WORK INSTRUCTION: In the material below, the lines from the one containing "chế độ quân" through the one containing "Beteiligungsmöglichkeiten benachrichtigt werden." are to be given again exactly, ends included, and no others.

INPUT:

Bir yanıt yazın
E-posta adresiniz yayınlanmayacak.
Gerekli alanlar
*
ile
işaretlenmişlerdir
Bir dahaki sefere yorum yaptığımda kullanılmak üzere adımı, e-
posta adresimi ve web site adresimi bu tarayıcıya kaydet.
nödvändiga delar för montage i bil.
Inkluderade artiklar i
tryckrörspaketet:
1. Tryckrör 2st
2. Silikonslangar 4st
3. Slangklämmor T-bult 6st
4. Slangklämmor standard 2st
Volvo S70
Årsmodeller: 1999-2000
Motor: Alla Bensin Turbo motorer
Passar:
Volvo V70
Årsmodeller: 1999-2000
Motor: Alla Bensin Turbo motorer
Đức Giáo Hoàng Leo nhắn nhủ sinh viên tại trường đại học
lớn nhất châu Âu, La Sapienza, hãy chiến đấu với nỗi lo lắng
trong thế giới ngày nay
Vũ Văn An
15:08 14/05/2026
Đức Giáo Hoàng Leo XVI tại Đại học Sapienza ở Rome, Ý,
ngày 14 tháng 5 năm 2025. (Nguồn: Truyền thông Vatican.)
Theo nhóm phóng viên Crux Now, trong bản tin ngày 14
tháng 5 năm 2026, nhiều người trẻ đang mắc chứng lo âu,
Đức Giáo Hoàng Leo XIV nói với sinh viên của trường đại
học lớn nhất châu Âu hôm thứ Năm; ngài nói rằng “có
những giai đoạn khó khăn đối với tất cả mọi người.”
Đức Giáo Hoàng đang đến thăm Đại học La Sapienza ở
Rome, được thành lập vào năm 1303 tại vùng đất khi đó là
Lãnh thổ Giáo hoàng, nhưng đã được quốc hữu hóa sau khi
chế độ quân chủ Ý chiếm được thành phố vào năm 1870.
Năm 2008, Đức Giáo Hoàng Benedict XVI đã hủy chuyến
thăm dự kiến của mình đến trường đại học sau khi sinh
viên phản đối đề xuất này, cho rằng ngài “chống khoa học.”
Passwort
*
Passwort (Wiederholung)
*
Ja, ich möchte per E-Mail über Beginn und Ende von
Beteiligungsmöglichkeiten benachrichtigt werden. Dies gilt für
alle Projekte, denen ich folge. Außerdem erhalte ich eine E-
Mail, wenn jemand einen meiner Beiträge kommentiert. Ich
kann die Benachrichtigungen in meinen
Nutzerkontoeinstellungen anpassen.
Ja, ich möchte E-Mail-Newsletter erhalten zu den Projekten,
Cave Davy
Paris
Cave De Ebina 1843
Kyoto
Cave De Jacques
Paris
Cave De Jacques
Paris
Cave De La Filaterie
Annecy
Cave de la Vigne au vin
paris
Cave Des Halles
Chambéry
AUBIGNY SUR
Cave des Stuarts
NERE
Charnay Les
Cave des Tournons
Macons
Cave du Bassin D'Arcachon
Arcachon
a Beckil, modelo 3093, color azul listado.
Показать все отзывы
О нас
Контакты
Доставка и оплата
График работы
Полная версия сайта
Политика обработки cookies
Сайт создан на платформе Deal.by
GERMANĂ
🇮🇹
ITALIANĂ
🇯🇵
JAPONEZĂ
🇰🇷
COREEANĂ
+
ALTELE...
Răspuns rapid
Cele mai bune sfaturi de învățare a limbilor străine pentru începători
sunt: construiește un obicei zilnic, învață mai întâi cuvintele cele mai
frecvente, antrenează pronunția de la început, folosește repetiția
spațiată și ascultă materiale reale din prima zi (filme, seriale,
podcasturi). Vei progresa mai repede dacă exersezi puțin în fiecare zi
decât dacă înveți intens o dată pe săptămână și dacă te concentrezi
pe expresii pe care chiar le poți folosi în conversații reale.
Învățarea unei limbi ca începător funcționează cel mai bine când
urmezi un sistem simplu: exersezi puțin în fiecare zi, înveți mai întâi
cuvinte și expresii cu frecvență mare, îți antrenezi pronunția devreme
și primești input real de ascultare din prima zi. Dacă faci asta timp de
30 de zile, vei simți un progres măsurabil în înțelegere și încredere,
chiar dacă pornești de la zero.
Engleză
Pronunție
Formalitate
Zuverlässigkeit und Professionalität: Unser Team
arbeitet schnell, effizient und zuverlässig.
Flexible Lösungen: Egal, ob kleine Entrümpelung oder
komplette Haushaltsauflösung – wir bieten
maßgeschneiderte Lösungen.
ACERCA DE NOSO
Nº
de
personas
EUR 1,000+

THE ANSWER:
chế độ quân chủ Ý chiếm được thành phố vào năm 1870.
Năm 2008, Đức Giáo Hoàng Benedict XVI đã hủy chuyến
thăm dự kiến của mình đến trường đại học sau khi sinh
viên phản đối đề xuất này, cho rằng ngài “chống khoa học.”
Passwort
*
Passwort (Wiederholung)
*
Ja, ich möchte per E-Mail über Beginn und Ende von
Beteiligungsmöglichkeiten benachrichtigt werden. Dies gilt für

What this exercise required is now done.